Capital Campaigns – Building A Bright Future For Your Nonprofit

“Vision is the art of seeing what is invisible to others.”

  • Jonathan Swift 

When a nonprofit begins, it is in response to someone seeing a need for a service.  As the life of that nonprofit grows, so does its infrastructure. This is where the capital campaign comes in. It could be a much-needed renovation to your existing place of business or it could involve breaking ground on a new building.  In either case, there is a need for big resources to bring that vision into being.

Before you venture down the capital campaign path, it is critical to make certain your organization is ready for such a big project.  Keep in mind that it takes between six and twelve months to create your plan before it is implemented.  Perhaps the timing may not be best to launch a campaign but it is certainly a perfect time to do all the planning.  It is also critical to identify and establish your people power for the campaign.  Yes, having key volunteers as part of your committee to help identify and connect with donors is important, it is also important to have an experienced capital campaign manager leading the implementation of your well-thought out plan.

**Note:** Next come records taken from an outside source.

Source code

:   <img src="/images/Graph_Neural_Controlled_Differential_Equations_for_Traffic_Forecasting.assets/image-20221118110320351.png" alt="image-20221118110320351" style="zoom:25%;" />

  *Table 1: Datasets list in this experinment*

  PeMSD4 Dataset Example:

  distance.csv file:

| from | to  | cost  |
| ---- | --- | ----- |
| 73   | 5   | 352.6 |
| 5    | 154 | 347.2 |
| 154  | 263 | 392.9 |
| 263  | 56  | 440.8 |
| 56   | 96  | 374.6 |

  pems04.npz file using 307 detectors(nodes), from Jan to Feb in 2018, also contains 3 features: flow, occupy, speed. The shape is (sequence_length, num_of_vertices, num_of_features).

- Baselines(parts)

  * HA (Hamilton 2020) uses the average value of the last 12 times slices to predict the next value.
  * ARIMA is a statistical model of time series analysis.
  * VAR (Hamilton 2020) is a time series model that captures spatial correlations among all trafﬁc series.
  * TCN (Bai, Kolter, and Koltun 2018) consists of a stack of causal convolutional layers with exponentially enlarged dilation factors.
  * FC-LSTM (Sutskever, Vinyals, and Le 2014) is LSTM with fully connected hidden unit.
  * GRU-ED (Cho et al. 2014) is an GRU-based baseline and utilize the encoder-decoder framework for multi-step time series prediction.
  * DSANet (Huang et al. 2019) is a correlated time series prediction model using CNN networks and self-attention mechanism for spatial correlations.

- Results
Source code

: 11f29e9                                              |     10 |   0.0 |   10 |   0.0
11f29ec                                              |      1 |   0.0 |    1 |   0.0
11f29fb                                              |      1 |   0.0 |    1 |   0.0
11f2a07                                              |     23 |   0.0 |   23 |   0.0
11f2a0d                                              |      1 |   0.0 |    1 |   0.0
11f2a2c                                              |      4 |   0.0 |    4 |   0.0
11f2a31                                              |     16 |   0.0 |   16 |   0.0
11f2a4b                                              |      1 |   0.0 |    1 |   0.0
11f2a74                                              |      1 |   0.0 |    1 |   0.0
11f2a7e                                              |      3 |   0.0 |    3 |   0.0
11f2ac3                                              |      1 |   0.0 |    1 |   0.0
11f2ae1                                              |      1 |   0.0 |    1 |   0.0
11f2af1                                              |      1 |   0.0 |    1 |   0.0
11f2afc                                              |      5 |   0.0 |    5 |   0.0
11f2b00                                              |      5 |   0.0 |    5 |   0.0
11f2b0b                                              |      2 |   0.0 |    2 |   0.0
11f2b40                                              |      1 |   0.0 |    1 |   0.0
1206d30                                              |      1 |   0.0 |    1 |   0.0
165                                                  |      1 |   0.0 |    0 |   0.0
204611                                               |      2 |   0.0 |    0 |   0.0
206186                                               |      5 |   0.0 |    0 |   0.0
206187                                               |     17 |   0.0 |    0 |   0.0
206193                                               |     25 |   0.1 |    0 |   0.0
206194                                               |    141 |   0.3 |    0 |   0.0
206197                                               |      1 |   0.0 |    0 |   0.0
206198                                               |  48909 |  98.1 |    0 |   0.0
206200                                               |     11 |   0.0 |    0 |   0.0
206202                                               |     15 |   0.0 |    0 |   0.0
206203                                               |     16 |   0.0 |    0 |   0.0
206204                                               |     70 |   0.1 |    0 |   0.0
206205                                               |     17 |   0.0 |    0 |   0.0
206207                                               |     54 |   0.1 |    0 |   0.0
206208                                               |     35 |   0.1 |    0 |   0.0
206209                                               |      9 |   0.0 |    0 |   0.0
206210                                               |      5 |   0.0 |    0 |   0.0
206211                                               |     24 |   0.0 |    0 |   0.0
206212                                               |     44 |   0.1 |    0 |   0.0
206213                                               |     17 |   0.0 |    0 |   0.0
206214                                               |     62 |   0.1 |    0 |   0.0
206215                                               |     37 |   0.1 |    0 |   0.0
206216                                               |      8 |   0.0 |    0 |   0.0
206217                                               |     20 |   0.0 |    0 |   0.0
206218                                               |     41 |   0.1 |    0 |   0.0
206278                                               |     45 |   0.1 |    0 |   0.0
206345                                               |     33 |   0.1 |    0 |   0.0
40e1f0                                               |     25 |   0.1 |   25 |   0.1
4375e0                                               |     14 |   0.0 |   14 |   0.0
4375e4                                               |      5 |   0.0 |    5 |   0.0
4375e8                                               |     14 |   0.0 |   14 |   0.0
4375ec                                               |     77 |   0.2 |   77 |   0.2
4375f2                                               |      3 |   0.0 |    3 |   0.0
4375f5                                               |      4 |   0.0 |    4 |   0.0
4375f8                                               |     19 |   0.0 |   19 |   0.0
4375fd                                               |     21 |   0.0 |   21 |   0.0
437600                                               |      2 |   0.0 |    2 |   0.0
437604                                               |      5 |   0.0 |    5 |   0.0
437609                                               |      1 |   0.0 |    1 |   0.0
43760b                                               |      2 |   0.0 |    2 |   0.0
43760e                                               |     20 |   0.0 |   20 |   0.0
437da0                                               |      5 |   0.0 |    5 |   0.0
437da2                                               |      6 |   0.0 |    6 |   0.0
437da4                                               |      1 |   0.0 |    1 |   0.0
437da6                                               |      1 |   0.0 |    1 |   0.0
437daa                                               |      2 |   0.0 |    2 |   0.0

As mentioned above, the first step is creating your plan. As mentioned in this DonorSearch article, there are several steps to get that process going:

  1. Assemble a capital campaign committee.  It is never just one person running the whole show at a nonprofit and that is the case with a capital campaign.  Collaboration with your board leadership, team members, key volunteers, and dedicated donors can be the jump start to success. 

  2. Conducting a feasibility study. Knowing if it is a viable direction is also a cornerstone issue when you are embarking on a potential capital campaign. A feasibility study includes a survey of key stakeholders to determine the viability of financial success.  The study also looks at your internal readiness for a campaign. You’ll get feedback on brand awareness of your work in the community along with a temperature check on your nonprofit’s reputation. It is a bit of a testing ground to see if the time is right for your campaign.

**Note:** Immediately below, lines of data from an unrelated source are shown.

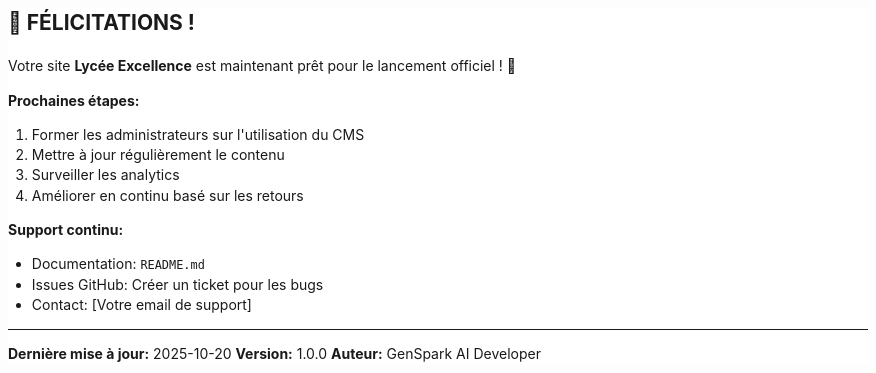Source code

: 
## 🎉 FÉLICITATIONS !

Votre site **Lycée Excellence** est maintenant prêt pour le lancement officiel ! 🚀

**Prochaines étapes:**
1. Former les administrateurs sur l'utilisation du CMS
2. Mettre à jour régulièrement le contenu
3. Surveiller les analytics
4. Améliorer en continu basé sur les retours

**Support continu:**
- Documentation: `README.md`
- Issues GitHub: Créer un ticket pour les bugs
- Contact: [Votre email de support]

---

**Dernière mise à jour:** 2025-10-20
**Version:** 1.0.0
**Auteur:** GenSpark AI Developer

  3. Pre-qualify your potential donors – Investing time in looking at your existing donor pool to understand the viability of contributions will save you from a steeper climb later in the campaign. Knowing who your donors are and why they invest in your nonprofit is a critical component of a successful capital campaign. This information will also help you develop the gift chart that breaks down the gift levels to reach your ultimate financial goal. 

  4. Setting a deadline and a timeline. As with any good plan, a destination is important to have as is a deadline to reach it. A great way to create it is to back engineer the step by step process of the campaign.  It must also be realistic. In many cases, capital campaigns span three to five years in duration. Using your target end date, you can also craft your timeline from start to finish. 

  5. Establish your financial goal and budget. Understanding all the costs of the capital campaign is needed so you know how to create your gift chart and know the overall costs for the project. Be sure to not only note the obvious costs but to also research any potential hidden costs like unfulfilled pledges. You will need funds to cover costs to ‘live’ the plan.

  6. Evaluate your previous successes and failures in raising funds. There is no better lesson than 20/20 hindsight and assessing your ‘wins’ and your challenges will help inform strategies for this big campaign. You will know how your donors prefer to respond to calls of support and what does not elicit a response.

  7. Create a Plan B. It is important to keep in mind that unforeseen circumstances can stall your project.  Be certain to know how the organization will respond in those cases by keeping the communication channels open and having a few options on the back burner.

  8. Create a gift chart. This tool is a breakdown on the number of gifts and levels of gifts that will lead you to your financial campaign goal.  It breaks down these factors along with knowing how many prospects you need to lead to the gift. Here is an online gift chart calculator to help you create your chart.

  9. Creating your road map. Assemble your findings into a document that outlines your target end result, the participants, and the timeline. You will also need to articulate various approaches to securing the donations.

  10. Prepare communication assets. You will need letter templates and email templates to request meeting time, solicit for donations, and acknowledge gifts. These communication tools should all be branded using your slogan and visual identifiers established for the campaign. You may want to create a special page on your website when the campaign goes public.

  11. Your Case Statement. It is also known as the case for support. This document shares the reason for the campaign, answers key questions about the project, and sells your campaign to donors.  Out of all the materials you complete, this is the cornerstone of a successful capital campaign.

In summary, there are many moving pieces of the capital campaign puzzle. Make sure your board of directors is well versed with the scope of the campaign as they will be authorizing the funding needs for it.  Establishing regular meeting times for your planning committee and creating thoughtful timelines will help you align expectations with the intentional outcomes. It is a very specific fundraising campaign that is intense and executed over multiple years. It starts out with the ‘quiet phase’ to secure a large portion of the overall financial goal. 

By hiring a professional consultant who recognizes the key components of a successful campaign, you will significantly ease your stress. Your consultant can manage the entire process for you so you don’t have to.